(Prompt)
Once you find the line with "#f5f9f7; stroke: #647570;" in the entries below, return exactly every line from it through the line with "M902,3c9,34 12,67 37,93l105,92".
[Opening Extracted information section]
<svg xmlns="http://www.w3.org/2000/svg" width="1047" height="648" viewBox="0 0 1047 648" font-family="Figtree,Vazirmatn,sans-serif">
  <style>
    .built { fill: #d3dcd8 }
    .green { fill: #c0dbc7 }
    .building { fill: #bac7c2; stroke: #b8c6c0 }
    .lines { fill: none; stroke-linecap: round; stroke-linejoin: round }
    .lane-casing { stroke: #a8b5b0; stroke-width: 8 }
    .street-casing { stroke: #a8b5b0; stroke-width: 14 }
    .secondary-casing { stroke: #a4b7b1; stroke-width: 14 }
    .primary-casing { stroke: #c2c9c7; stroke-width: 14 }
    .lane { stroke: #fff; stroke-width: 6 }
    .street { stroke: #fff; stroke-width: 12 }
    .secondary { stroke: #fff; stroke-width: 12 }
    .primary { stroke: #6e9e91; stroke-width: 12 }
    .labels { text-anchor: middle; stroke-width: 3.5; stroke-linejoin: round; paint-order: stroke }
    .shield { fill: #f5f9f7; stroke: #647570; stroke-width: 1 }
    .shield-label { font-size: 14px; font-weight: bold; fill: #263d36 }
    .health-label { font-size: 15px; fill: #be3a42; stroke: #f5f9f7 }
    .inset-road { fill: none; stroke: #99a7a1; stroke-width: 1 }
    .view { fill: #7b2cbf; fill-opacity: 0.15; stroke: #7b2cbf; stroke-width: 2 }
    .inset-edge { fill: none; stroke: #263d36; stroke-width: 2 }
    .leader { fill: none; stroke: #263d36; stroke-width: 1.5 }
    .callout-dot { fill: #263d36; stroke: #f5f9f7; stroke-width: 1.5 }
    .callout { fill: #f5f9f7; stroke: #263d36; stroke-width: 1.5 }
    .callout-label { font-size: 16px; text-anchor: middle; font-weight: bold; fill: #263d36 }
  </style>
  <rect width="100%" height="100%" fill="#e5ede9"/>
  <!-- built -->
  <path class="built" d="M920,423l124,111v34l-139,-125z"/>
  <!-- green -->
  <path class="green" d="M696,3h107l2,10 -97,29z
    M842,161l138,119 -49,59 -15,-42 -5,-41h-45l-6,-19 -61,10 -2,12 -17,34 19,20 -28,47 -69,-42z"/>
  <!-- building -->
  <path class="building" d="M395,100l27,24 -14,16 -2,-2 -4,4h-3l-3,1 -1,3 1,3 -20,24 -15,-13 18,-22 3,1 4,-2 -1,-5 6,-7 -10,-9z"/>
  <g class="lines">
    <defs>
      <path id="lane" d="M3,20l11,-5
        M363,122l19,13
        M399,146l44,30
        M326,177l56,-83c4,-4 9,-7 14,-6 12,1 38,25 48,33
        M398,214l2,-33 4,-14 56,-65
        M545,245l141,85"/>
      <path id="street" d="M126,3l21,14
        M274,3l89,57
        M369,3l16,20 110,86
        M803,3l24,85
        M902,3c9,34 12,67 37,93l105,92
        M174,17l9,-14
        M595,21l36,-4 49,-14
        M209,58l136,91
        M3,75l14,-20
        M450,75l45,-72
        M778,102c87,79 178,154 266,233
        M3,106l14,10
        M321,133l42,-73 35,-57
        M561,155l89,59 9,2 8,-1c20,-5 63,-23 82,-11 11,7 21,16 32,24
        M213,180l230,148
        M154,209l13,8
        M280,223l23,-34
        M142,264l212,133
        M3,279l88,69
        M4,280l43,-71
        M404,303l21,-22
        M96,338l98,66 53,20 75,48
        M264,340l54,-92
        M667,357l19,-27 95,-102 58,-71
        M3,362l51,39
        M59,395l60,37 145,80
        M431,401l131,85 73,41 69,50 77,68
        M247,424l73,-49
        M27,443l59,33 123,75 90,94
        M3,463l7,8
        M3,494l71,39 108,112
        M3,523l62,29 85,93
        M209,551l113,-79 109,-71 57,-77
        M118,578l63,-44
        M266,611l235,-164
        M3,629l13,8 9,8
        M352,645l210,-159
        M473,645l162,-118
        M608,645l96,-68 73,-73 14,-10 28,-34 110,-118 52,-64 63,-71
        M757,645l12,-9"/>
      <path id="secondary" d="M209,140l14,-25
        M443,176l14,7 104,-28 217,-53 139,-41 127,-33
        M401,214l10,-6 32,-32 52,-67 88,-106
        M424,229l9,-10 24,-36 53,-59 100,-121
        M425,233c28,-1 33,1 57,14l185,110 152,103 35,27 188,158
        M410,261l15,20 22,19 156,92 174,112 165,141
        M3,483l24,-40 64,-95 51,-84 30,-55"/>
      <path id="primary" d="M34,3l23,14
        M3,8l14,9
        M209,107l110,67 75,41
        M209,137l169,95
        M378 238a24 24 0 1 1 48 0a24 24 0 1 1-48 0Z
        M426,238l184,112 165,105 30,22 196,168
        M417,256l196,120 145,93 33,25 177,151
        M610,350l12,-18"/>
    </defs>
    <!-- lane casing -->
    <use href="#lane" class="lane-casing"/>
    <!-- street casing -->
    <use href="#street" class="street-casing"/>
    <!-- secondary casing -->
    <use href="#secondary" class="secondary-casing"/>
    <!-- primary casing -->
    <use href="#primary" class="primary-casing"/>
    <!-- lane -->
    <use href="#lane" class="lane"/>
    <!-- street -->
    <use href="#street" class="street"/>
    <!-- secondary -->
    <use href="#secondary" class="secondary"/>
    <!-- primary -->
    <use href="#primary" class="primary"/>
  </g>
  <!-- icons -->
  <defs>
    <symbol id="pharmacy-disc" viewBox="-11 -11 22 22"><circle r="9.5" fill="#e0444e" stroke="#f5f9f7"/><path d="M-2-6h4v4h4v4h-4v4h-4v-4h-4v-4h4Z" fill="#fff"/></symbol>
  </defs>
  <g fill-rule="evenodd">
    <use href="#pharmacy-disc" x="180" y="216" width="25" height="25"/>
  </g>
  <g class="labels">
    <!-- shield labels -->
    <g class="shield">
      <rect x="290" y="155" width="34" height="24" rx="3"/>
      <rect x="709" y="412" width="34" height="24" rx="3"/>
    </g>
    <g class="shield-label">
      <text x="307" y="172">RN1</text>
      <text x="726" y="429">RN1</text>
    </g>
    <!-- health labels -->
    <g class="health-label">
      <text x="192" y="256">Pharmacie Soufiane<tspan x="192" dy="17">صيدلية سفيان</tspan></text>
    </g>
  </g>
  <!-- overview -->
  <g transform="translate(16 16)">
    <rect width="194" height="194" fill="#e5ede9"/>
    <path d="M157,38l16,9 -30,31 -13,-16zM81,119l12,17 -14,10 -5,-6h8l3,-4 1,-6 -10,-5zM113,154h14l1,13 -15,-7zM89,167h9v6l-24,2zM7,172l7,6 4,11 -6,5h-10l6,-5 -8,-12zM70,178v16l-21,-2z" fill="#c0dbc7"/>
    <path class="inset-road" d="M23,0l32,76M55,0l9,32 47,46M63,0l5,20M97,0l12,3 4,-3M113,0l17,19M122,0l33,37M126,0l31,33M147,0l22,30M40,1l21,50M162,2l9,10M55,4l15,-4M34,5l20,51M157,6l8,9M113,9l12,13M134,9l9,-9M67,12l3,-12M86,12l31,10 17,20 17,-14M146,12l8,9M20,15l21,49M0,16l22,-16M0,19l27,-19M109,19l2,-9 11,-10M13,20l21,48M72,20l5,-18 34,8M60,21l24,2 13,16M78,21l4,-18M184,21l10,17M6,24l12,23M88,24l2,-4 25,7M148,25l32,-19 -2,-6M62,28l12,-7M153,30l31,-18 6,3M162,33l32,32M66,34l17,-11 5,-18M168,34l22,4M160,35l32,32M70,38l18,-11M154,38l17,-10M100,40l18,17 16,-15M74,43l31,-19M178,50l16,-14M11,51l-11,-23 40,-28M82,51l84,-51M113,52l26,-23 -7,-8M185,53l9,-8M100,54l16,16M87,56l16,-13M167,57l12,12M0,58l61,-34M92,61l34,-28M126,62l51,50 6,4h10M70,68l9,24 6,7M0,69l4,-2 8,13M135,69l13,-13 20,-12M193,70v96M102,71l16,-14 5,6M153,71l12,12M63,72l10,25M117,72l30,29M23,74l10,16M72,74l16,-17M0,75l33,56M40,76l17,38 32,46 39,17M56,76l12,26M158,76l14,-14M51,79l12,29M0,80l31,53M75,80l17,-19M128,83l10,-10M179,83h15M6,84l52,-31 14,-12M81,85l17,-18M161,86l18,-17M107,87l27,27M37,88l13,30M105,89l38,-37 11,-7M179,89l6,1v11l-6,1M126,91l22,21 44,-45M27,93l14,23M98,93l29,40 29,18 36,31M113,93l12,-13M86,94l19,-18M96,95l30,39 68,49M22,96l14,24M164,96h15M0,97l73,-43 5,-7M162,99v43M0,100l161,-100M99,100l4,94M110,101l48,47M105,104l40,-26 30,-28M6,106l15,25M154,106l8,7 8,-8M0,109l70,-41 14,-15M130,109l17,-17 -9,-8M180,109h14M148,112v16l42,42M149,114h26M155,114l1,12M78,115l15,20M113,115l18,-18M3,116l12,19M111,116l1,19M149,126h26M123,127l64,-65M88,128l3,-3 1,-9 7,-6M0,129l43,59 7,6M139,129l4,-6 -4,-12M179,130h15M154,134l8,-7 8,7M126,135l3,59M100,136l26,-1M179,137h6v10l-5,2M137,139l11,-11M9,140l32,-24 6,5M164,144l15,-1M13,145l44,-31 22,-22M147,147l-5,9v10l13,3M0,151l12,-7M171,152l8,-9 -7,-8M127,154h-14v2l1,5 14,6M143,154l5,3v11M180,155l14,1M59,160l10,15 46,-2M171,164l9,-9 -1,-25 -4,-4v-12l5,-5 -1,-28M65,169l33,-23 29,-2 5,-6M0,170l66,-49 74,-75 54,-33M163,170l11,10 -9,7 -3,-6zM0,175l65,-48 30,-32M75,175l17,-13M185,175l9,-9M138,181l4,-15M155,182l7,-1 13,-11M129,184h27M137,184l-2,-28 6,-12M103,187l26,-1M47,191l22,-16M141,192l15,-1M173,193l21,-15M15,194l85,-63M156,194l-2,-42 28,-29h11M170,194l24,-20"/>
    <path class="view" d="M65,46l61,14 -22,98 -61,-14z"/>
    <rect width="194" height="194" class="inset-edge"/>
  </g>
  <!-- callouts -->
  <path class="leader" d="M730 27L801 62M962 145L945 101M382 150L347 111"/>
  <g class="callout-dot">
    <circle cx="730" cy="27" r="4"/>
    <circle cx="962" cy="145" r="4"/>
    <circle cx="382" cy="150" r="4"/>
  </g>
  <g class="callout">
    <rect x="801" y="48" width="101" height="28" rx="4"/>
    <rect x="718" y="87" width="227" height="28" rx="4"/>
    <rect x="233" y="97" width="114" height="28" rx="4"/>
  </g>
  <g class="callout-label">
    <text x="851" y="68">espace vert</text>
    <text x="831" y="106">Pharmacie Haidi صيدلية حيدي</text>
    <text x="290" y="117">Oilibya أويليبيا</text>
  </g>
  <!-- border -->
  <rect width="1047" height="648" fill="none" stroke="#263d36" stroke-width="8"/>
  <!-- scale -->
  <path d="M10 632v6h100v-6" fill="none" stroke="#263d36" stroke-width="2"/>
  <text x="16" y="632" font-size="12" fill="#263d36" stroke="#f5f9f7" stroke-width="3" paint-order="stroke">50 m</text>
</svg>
[Closing Extracted information section]
(The answer)
    .shield { fill: #f5f9f7; stroke: #647570; stroke-width: 1 }
    .shield-label { font-size: 14px; font-weight: bold; fill: #263d36 }
    .health-label { font-size: 15px; fill: #be3a42; stroke: #f5f9f7 }
    .inset-road { fill: none; stroke: #99a7a1; stroke-width: 1 }
    .view { fill: #7b2cbf; fill-opacity: 0.15; stroke: #7b2cbf; stroke-width: 2 }
    .inset-edge { fill: none; stroke: #263d36; stroke-width: 2 }
    .leader { fill: none; stroke: #263d36; stroke-width: 1.5 }
    .callout-dot { fill: #263d36; stroke: #f5f9f7; stroke-width: 1.5 }
    .callout { fill: #f5f9f7; stroke: #263d36; stroke-width: 1.5 }
    .callout-label { font-size: 16px; text-anchor: middle; font-weight: bold; fill: #263d36 }
  </style>
  <rect width="100%" height="100%" fill="#e5ede9"/>
  <!-- built -->
  <path class="built" d="M920,423l124,111v34l-139,-125z"/>
  <!-- green -->
  <path class="green" d="M696,3h107l2,10 -97,29z
    M842,161l138,119 -49,59 -15,-42 -5,-41h-45l-6,-19 -61,10 -2,12 -17,34 19,20 -28,47 -69,-42z"/>
  <!-- building -->
  <path class="building" d="M395,100l27,24 -14,16 -2,-2 -4,4h-3l-3,1 -1,3 1,3 -20,24 -15,-13 18,-22 3,1 4,-2 -1,-5 6,-7 -10,-9z"/>
  <g class="lines">
    <defs>
      <path id="lane" d="M3,20l11,-5
        M363,122l19,13
        M399,146l44,30
        M326,177l56,-83c4,-4 9,-7 14,-6 12,1 38,25 48,33
        M398,214l2,-33 4,-14 56,-65
        M545,245l141,85"/>
      <path id="street" d="M126,3l21,14
        M274,3l89,57
        M369,3l16,20 110,86
        M803,3l24,85
        M902,3c9,34 12,67 37,93l105,92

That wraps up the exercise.